Sunday, December 9, 2007

You Can Prove a Negative

"A principle of folk logic is that you can’t prove a negative. Skeptics and scientists routinely concede the point in debates about the possible existence of everything from Big Foot and Loch Ness to aliens and even God. In a recent television interview on Comedy Central’s The Colbert Report, for example, Skeptic publisher Michael Shermer admitted as much when Stephen Colbert pressed him on the point when discussing Weapons of Mass Destruction, the comedian adding that once it is admitted that scientists cannot prove the nonexistence of a thing, then belief in anything is possible. [...] There is one big problem with this. Among professional logicians, guess how many think that you can’t prove a negative? That’s right, zero.

[...]

So why is it that people insist that you can’t prove a negative? I think it is the result of two things: (1) Disappointment that induction is not bulletproof, airtight, and infallible, and (2) A desperate desire to keep believing whatever one believes, even if all the evidence is against it. [...] Meaning: your argument against aliens is inductive, therefore not incontrovertible. Since I want to believe in aliens, I’m going to dismiss the argument no matter how overwhelming the evidence against aliens, and no matter how vanishingly small the chance of extraterrestrial abduction.
If we’re going to dismiss inductive arguments because they produce conclusions that are probable but not definite, then we are in deep manure. Despite its fallibility, induction is vital in every aspect of our lives, from the mundane to the most sophisticated science. Without induction we know basically nothing about the world apart from our own immediate perceptions. So we’d better keep induction, warts and all, and use it to form negative beliefs as well as positive ones.
You can prove a negative — at least as much as you can prove anything at all.

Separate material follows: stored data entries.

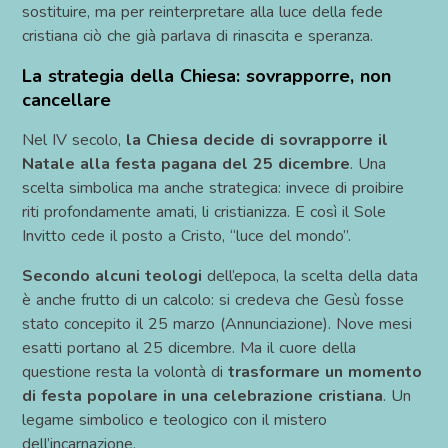
sostituire, ma per reinterpretare alla luce della fede
cristiana ciò che già parlava di rinascita e speranza.
La strategia della Chiesa: sovrapporre, non
cancellare
Nel IV secolo,
la Chiesa decide di sovrapporre il
Natale alla festa pagana del 25 dicembre
. Una
scelta simbolica ma anche strategica: invece di proibire
riti profondamente amati, li cristianizza. E così il Sole
Invitto cede il posto a Cristo, “luce del mondo”.
Secondo alcuni teologi
dell’epoca, la scelta della data
è anche frutto di un calcolo: si credeva che Gesù fosse
stato concepito il 25 marzo (Annunciazione). Nove mesi
esatti portano al 25 dicembre. Ma il cuore della
questione resta la volontà di
trasformare un momento
di festa popolare in una celebrazione cristiana
. Un
legame simbolico e teologico con il mistero
dell’incarnazione.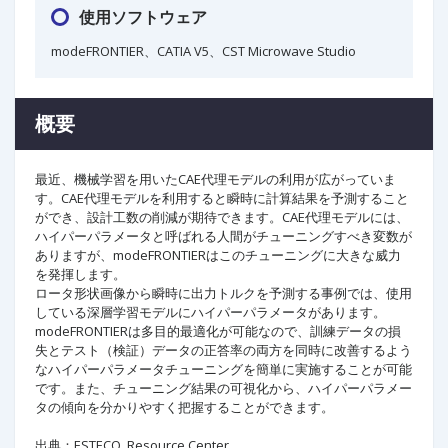
使用ソフトウェア
modeFRONTIER、CATIA V5、CST Microwave Studio
概要
最近、機械学習を用いたCAE代理モデルの利用が広がっていま
す。CAE代理モデルを利用すると瞬時に計算結果を予測すること
ができ、設計工数の削減が期待できます。CAE代理モデルには、
ハイパーパラメータと呼ばれる人間がチューニングすべき変数が
ありますが、modeFRONTIERはこのチューニングに大きな威力
を発揮します。
ロータ形状画像から瞬時に出力トルクを予測する事例では、使用
している深層学習モデルにハイパーパラメータがあります。
modeFRONTIERは多目的最適化が可能なので、訓練データの損
失とテスト（検証）データの正答率の両方を同時に改善するよう
なハイパーパラメータチューニングを簡単に実施することが可能
です。また、チューニング結果の可視化から、ハイパーパラメー
タの傾向を分かりやすく把握することができます。
出典：ESTECO, Resource Center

Steven D. Hales, Skeptic.com, 7. December 2007

2 comments:

Gary McGath said...

The principle that you can't prove a negative isn't a "concession" -- it's a rejection of an invalid demand.

Without the burden-of-proof principle, any assertion whatsoever can be admitted, and additional arbitrary assertions can be added at will to support it. For example, I could claim that my cat can predict the future. If you challenge me for evidence, I can say that we just haven't learned to translate meowing accurately. Induction rests on the principle of burden of proof; without it, any claim at all can be put into doubt.

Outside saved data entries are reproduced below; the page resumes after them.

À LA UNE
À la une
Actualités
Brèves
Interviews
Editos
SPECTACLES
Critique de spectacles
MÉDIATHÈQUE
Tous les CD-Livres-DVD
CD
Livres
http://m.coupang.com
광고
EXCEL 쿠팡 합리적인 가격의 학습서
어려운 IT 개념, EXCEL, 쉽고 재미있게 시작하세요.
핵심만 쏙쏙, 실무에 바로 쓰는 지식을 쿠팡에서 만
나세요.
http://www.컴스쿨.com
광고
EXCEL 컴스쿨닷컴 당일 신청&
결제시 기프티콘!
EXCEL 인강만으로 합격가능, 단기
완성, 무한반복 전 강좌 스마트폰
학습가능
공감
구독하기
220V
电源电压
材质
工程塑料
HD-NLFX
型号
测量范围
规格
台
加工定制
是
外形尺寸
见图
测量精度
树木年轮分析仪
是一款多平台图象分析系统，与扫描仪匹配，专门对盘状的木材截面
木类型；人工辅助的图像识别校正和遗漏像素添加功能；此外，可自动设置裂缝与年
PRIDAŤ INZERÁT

Granted, some people utter this principle as a license to spew out any arbitrary assertion which pops into their heads. But they aren't actually using the principle; if they did, they'd have to concede that claims of the Flying Spaghetti Monster, prophesying cats, and all the rest are just as valid as their own claim. What they're doing is special pleading. They're saying, "I'm making a demand which is in principle impossible to satisfy, therefore my reasoning is valid."

If proof were expected for the rejection of arbitrary assertions, then those who make them could exhaust their opponents by making any number of wild supporting claims.

Nick Barrowman said...

When it comes to using observational evidence to argue for existence (a positive claim) or non-existence (a negative claim), and if prove means to establish with certainty, then I don't agree with Steven Hales. You can't prove a negative, whereas you can prove a positive.

The burden of proof then rests upon those making claims of existence.